Task details: Rewrite the material from its start through the line containing "n16 [label=router]", replacing "Inter" with "Helvetica" and keeping everything else unchanged. Leave out the pictures.

Stored data entries:
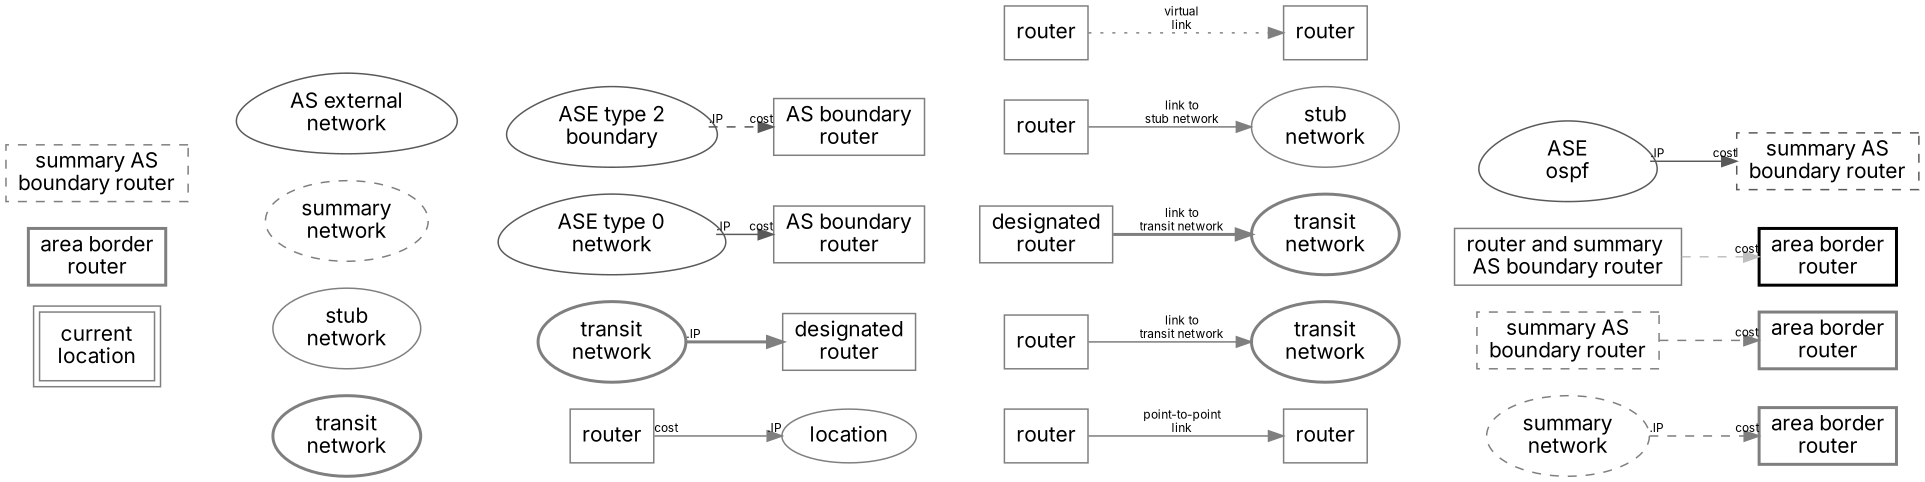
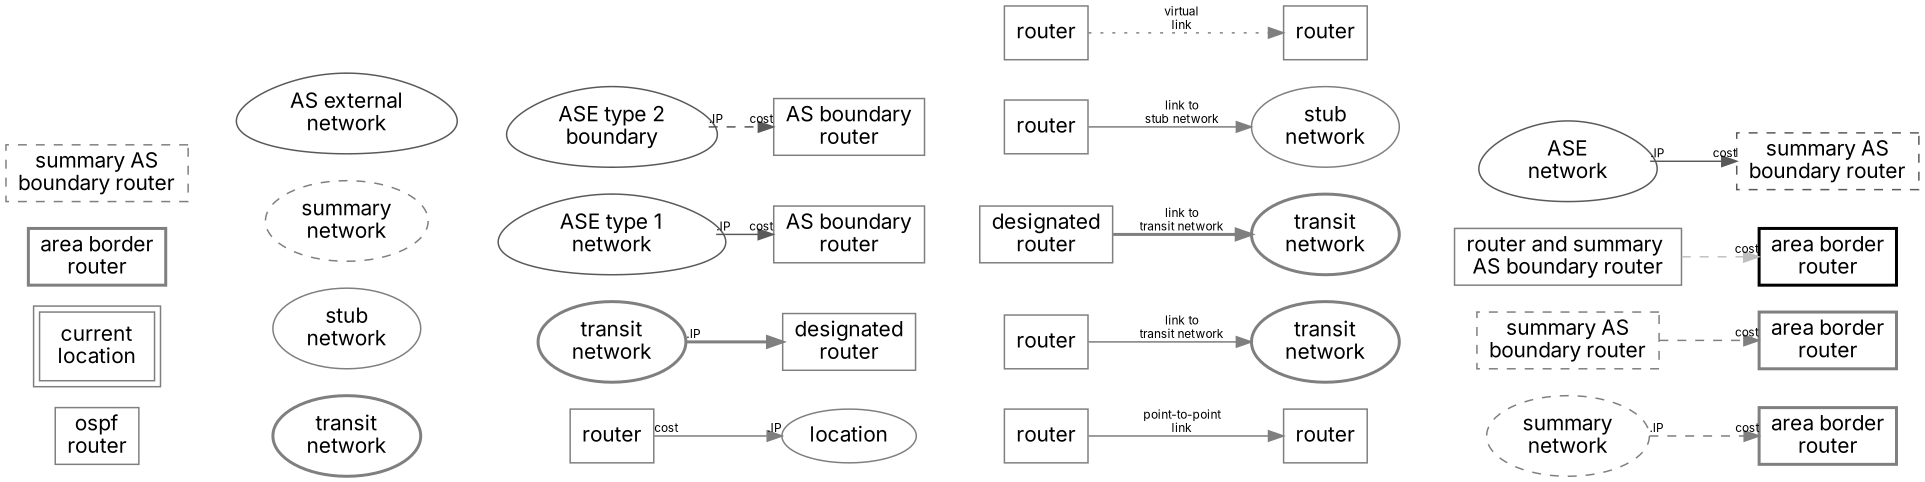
  digraph {
    fontname=Inter
    rankdir=LR
    node [color=gray50 fontname=Inter fontsize=14 shape=box style=solid]
    edge [color=gray50 fontname=Inter fontsize=8 style=solid]
+   n1 [label="ospf\nrouter"]
    n2 [label="current\nlocation" peripheries=2]
    n3 [label="area border\nrouter" style=bold]
    n4 [label="summary AS\nboundary router" style=dashed]
    n5 [label="transit\nnetwork" shape=ellipse style=bold]
    n6 [label="stub\nnetwork" shape=ellipse]
    n7 [label="summary\nnetwork" shape=ellipse style=dashed]
    n8 [color=gray35 label="AS external\nnetwork" shape=egg]
    n9 [label=router]
    n10 [label="transit\nnetwork" shape=ellipse style=bold]
-   n11 [color=gray35 label="ASE type 0\nnetwork" shape=egg]
+   n11 [color=gray35 label="ASE type 1\nnetwork" shape=egg]
    n12 [color=gray35 label="ASE type 2\nboundary" shape=egg]
    n13 [label=router]
    n14 [label=router]
    n15 [label="designated\nrouter"]
    n16 [label=router]
    n17 [label=router]
    n18 [label="summary\nnetwork" shape=ellipse style=dashed]
    n19 [label="summary AS\nboundary router" style=dashed]
    n20 [label="router and summary \nAS boundary router"]
-   n21 [color=gray35 label="ASE\nospf" shape=egg]
+   n21 [color=gray35 label="ASE\nnetwork" shape=egg]
    n22 [label=location shape=ellipse]
    n23 [label="designated\nrouter"]
    n24 [label="AS boundary\nrouter"]
    n25 [label="AS boundary\nrouter"]
    n26 [label=router]
    n27 [label="transit\nnetwork" shape=ellipse style=bold]
    n28 [label="transit\nnetwork" shape=ellipse style=bold]
    n29 [label="stub\nnetwork" shape=ellipse]
    n30 [label=router]
    n31 [label="area border\nrouter" style=bold]
    n32 [label="area border\nrouter" style=bold]
    n33 [color=black label="area border\nrouter" style=bold]
    n34 [color=gray35 label="summary AS\nboundary router" style=dashed]
    subgraph sub_1 {
      rank=same
+     n1
      n2
      n3
      n4
    }
    subgraph sub_2 {
      rank=same
      n5
      n6
      n7
      n8
    }
    subgraph sub_3 {
      rank=same
      n9
      n10
      n11
      n12
    }
    subgraph sub_4 {
      rank=same
      n13
      n14
      n15
      n16
      n17
    }
    subgraph sub_5 {
      rank=same
      n18
      n19
      n20
      n21
    }
+   n1 -> n5 [style=invis]
    n5 -> n9 [style=invis]
    n9 -> n22 [headlabel=".IP" taillabel=cost]
    n10 -> n23 [style=bold taillabel=".IP"]
    n11 -> n24 [color=gray35 headlabel=cost taillabel=".IP"]
    n12 -> n25 [color=gray35 headlabel=cost style=dashed taillabel=".IP"]
    n13 -> n26 [label="point-to-point\nlink"]
    n14 -> n27 [label="link to\ntransit network"]
    n15 -> n28 [label="link to\ntransit network" style=bold]
    n16 -> n29 [label="link to\nstub network"]
    n17 -> n30 [label="virtual\nlink" style=dotted]
    n18 -> n31 [headlabel=cost style=dashed taillabel=".IP"]
    n19 -> n32 [headlabel=cost style=dashed]
    n20 -> n33 [color=gray75 headlabel=cost style=dashed]
    n21 -> n34 [color=gray35 headlabel=cost taillabel=".IP"]
    n22 -> n13 [style=invis]
    n26 -> n18 [style=invis]
  }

Written response:
  digraph {
    fontname=Helvetica
    rankdir=LR
    node [color=gray50 fontname=Helvetica fontsize=14 shape=box style=solid]
    edge [color=gray50 fontname=Helvetica fontsize=8 style=solid]
+   n1 [label="ospf\nrouter"]
    n2 [label="current\nlocation" peripheries=2]
    n3 [label="area border\nrouter" style=bold]
    n4 [label="summary AS\nboundary router" style=dashed]
    n5 [label="transit\nnetwork" shape=ellipse style=bold]
    n6 [label="stub\nnetwork" shape=ellipse]
    n7 [label="summary\nnetwork" shape=ellipse style=dashed]
    n8 [color=gray35 label="AS external\nnetwork" shape=egg]
    n9 [label=router]
    n10 [label="transit\nnetwork" shape=ellipse style=bold]
-   n11 [color=gray35 label="ASE type 0\nnetwork" shape=egg]
+   n11 [color=gray35 label="ASE type 1\nnetwork" shape=egg]
    n12 [color=gray35 label="ASE type 2\nboundary" shape=egg]
    n13 [label=router]
    n14 [label=router]
    n15 [label="designated\nrouter"]
    n16 [label=router]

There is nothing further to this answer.